----- RECORDS SUPPLIED
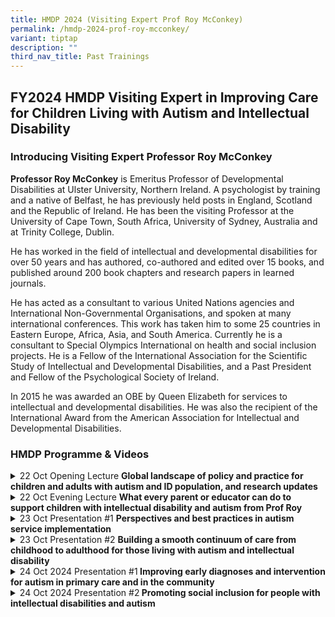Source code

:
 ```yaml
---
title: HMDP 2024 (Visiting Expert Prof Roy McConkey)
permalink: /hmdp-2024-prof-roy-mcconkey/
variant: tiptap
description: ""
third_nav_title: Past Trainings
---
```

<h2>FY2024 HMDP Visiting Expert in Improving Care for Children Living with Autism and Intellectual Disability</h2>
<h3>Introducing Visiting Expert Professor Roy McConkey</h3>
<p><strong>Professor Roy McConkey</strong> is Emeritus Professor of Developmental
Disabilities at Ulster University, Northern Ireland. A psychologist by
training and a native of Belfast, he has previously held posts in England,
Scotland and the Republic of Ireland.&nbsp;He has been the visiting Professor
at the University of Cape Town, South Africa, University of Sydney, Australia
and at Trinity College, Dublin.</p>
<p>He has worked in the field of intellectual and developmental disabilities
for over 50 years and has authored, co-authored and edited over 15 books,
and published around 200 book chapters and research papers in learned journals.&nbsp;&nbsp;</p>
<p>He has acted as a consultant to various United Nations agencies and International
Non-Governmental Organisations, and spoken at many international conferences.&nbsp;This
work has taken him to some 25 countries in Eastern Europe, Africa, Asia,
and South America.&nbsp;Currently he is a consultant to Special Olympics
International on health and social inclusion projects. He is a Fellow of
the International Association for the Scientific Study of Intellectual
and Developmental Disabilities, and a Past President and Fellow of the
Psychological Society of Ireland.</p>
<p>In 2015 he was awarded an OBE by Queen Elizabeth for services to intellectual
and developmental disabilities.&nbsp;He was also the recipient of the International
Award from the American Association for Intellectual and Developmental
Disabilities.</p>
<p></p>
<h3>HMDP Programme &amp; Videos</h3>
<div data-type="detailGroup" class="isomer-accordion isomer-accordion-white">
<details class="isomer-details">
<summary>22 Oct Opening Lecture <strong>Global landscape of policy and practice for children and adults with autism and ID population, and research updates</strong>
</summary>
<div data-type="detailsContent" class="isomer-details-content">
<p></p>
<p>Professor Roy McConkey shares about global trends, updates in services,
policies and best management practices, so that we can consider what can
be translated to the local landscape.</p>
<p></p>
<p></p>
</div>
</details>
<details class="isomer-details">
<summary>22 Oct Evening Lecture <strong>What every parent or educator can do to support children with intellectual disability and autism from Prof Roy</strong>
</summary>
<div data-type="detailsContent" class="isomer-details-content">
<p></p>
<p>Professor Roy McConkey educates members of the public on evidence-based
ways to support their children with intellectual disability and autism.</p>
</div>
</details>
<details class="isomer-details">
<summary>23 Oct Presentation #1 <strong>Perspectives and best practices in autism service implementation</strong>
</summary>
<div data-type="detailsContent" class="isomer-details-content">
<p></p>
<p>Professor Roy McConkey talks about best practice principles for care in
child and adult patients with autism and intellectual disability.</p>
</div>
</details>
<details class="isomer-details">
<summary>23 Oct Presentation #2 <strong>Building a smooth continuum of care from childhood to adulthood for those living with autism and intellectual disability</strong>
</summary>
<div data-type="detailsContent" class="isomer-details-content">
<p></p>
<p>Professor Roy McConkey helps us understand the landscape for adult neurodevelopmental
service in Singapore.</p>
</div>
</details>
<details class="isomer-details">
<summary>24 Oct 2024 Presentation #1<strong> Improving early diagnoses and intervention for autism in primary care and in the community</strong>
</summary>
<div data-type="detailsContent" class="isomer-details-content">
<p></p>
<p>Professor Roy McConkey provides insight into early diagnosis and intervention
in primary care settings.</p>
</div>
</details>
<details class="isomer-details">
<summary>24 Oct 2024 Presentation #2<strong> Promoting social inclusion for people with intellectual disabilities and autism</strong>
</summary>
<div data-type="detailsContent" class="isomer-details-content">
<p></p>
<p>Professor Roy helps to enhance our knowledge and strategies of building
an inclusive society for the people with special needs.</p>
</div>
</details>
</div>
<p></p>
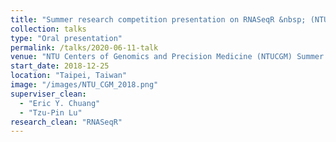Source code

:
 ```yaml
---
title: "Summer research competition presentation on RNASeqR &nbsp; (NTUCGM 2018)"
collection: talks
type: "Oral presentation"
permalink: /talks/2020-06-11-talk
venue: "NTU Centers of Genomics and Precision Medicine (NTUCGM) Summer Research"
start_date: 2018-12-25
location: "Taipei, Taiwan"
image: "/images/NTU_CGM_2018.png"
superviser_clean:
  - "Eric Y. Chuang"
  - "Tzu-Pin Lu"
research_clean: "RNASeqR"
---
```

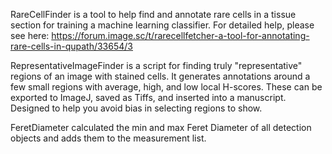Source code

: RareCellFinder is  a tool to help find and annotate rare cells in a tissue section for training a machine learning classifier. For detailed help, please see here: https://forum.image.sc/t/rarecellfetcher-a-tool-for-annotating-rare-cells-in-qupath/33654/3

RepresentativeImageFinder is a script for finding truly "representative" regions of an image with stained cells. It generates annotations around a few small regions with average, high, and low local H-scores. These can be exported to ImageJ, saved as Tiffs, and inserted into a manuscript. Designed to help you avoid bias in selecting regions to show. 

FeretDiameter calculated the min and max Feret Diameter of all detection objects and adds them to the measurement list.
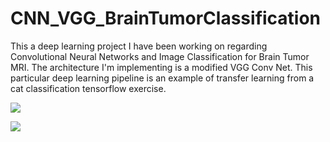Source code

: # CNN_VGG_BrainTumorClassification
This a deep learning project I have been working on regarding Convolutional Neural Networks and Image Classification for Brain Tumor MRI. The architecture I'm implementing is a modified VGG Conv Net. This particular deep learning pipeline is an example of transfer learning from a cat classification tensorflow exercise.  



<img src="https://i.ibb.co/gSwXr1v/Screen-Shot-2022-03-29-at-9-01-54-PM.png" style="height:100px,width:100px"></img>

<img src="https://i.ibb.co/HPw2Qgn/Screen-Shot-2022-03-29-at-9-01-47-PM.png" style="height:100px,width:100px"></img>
----------
Your job is to return all lines above that hold the word "style".

**SOLUTION:**
<img src="https://i.ibb.co/gSwXr1v/Screen-Shot-2022-03-29-at-9-01-54-PM.png" style="height:100px,width:100px"></img>
<img src="https://i.ibb.co/HPw2Qgn/Screen-Shot-2022-03-29-at-9-01-47-PM.png" style="height:100px,width:100px"></img>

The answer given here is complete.